PROMPT.
The required result is one figure, the count of lines below with the string "wszystkich" in them.
********
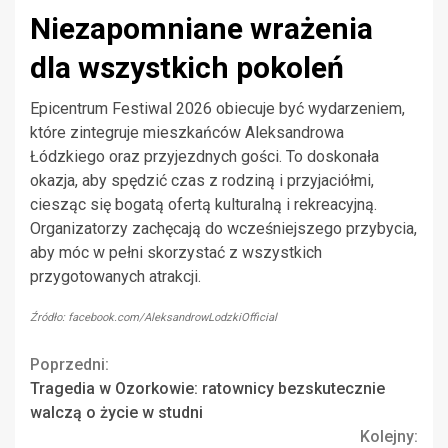
Niezapomniane wrażenia
dla wszystkich pokoleń
Epicentrum Festiwal 2026 obiecuje być wydarzeniem,
które zintegruje mieszkańców Aleksandrowa
Łódzkiego oraz przyjezdnych gości. To doskonała
okazja, aby spędzić czas z rodziną i przyjaciółmi,
ciesząc się bogatą ofertą kulturalną i rekreacyjną.
Organizatorzy zachęcają do wcześniejszego przybycia,
aby móc w pełni skorzystać z wszystkich
przygotowanych atrakcji.
Źródło: facebook.com/AleksandrowLodzkiOfficial
Continue
Poprzedni:
Tragedia w Ozorkowie: ratownicy bezskutecznie
Reading
walczą o życie w studni
Kolejny:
********
RESPONSE BOX.
2